The applicant, Mr Tali, was serving a life imprisonment. He refused to comply with the orders of the prison officers. In order to overcome his resistance, physical force, handcuffs and pepper spray were used against him. He was then later confined in a restraint bed for three hours and forty minutes. As a result he sustained a number of injuries. Domestic courts found that the use of force had been lawful as the applicant had not complied with the orders of the prison officers and had behaved aggressively. A claim for compensation filed by the applicant was dismissed.
The applicant complained of ill-treatment by the prison officers in breach of Article 3 of the Convention.
The Court was aware of the difficulties the States might encounter in maintaining order and discipline in penal institutions. The applicant’s character and prior behaviour had given the prison officers a reason to be alert in relation to their safety and for taking immediate measures when he had displayed disobedience, threats and aggression towards them. However, the Court challenged whether the use of pepper spray was legitimate. It noted that the pepper spray is a potentially dangerous substance and it should never be deployed against a prisoner in situations like the present when other measures of control were available.

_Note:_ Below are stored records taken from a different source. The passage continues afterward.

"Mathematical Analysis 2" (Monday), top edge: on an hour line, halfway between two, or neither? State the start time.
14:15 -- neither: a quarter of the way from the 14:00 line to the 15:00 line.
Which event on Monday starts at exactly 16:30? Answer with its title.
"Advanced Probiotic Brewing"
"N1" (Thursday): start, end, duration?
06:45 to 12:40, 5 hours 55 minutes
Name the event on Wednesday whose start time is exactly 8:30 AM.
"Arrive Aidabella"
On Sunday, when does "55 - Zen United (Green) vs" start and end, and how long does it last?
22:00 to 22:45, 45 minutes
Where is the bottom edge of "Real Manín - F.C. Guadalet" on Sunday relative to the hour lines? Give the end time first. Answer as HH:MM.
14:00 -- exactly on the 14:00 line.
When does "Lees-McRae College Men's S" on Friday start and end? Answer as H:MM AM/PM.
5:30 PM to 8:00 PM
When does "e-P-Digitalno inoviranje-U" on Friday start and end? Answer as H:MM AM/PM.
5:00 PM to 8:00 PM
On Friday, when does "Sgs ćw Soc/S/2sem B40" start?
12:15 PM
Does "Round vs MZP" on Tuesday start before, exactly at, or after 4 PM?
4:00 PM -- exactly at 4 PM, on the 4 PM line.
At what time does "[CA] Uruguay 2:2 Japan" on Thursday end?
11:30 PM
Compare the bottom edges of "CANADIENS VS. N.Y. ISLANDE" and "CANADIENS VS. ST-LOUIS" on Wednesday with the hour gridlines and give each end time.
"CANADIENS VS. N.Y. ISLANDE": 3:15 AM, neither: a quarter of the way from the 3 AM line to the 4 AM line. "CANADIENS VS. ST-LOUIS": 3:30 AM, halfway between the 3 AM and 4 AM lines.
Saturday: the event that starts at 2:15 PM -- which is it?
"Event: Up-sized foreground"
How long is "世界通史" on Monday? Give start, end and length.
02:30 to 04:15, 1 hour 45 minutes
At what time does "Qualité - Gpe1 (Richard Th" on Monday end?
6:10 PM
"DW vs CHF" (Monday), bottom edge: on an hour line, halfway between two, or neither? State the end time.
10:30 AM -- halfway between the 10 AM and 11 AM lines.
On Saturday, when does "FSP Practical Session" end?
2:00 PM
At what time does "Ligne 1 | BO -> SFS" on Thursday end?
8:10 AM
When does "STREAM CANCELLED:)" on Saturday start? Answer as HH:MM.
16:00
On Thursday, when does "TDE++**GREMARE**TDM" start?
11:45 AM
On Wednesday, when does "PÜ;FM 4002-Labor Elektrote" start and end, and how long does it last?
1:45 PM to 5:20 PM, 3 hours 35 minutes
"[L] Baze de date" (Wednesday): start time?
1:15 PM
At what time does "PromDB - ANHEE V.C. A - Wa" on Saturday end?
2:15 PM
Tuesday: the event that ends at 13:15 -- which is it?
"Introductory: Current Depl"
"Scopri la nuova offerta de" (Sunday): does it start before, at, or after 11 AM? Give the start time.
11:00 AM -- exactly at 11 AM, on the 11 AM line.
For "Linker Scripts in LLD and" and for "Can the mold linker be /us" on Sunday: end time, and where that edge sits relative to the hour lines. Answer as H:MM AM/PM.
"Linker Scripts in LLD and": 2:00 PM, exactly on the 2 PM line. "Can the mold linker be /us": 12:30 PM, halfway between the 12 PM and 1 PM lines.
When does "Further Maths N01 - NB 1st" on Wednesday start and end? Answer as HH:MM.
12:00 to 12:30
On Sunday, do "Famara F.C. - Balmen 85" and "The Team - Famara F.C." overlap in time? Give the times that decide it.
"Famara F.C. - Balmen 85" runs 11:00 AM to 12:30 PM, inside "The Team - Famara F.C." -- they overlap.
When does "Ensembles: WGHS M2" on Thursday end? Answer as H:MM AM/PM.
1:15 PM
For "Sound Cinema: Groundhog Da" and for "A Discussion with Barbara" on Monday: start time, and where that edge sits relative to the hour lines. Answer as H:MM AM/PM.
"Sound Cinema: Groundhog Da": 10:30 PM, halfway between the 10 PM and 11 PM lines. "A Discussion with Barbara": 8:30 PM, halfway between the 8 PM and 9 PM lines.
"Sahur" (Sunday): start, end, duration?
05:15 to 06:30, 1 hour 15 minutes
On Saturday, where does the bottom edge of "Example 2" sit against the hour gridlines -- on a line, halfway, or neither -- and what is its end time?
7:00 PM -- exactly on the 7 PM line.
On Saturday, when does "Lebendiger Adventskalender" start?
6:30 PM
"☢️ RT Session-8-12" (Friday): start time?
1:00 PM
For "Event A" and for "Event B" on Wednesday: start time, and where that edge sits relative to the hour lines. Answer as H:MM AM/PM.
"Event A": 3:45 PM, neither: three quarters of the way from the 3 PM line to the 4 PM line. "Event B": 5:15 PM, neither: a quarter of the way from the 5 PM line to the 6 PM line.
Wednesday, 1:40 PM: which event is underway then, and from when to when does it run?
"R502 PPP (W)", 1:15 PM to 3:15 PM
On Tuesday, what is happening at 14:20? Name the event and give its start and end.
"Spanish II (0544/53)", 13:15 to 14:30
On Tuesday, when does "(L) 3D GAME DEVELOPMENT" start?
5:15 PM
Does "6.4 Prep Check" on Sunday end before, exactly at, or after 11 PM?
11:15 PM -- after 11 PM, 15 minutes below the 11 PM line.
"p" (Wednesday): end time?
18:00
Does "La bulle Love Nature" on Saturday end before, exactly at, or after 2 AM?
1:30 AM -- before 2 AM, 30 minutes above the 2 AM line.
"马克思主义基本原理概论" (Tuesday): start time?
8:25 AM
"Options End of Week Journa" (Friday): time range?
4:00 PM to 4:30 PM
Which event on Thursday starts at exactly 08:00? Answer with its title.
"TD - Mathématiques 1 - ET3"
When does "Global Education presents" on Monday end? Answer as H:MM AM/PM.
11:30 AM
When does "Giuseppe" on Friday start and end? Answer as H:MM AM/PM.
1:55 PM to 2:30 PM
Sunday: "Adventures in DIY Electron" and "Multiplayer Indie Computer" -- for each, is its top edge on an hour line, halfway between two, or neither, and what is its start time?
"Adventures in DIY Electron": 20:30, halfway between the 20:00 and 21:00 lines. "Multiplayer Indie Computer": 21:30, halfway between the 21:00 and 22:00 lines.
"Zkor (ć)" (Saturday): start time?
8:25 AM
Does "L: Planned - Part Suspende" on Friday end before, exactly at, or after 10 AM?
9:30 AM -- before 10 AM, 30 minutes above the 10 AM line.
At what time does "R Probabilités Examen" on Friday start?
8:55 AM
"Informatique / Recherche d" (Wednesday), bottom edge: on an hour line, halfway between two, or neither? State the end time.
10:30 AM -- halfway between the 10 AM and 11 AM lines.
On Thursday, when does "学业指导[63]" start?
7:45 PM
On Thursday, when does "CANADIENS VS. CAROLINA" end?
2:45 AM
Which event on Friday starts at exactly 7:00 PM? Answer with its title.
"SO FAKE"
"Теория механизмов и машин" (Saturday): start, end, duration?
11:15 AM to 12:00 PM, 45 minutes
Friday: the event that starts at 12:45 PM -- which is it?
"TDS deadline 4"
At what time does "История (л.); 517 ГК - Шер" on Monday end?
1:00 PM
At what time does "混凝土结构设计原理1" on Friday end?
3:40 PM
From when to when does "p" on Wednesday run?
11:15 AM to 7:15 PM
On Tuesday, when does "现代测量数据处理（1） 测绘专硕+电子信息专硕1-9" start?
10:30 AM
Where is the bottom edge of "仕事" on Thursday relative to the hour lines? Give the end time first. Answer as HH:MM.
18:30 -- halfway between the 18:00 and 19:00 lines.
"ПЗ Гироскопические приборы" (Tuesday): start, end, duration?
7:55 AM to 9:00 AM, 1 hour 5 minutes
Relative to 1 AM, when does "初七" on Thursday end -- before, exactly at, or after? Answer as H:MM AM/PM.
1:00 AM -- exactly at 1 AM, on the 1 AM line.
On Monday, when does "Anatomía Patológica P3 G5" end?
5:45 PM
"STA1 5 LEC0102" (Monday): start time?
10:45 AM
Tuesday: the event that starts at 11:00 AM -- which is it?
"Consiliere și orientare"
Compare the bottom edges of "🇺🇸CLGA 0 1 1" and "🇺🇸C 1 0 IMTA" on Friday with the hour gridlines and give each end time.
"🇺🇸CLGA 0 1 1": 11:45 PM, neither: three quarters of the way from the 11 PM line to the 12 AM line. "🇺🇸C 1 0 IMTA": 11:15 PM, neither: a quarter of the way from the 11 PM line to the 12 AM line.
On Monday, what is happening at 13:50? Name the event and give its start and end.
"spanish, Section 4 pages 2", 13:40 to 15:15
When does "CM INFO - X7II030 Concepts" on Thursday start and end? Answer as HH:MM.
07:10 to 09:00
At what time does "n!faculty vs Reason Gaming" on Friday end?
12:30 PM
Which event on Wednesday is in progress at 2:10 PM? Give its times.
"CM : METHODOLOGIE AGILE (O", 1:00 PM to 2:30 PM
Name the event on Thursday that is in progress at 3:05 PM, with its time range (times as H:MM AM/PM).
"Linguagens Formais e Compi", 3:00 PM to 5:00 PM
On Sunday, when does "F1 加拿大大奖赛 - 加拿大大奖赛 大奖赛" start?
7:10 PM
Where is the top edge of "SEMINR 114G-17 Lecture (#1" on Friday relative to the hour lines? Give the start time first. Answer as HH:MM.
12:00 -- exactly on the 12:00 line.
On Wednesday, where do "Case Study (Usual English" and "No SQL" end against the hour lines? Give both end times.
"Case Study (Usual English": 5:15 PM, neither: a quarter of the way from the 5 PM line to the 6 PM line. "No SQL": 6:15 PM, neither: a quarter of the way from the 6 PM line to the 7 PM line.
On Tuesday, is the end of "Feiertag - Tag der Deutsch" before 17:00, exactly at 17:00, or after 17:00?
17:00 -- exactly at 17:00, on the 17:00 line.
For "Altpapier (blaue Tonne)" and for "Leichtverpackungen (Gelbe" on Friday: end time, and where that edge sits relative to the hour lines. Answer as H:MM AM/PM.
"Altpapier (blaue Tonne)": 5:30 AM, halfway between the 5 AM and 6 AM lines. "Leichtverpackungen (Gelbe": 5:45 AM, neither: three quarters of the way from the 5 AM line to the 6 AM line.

The Court also noted that a restraint bed should never be used as a means of punishment, but to avoid self-harm or serious danger to other individuals or to prison security. The Court was not convinced that the applicant, who was then already locked up in a single-occupancy disciplinary cell, caused any harm to himself or to others. Considering the cumulative effect of those measures, the Court ruled that the applicant had been subjected to inhumane and degrading treatment in violation of Article 3 of the Convention.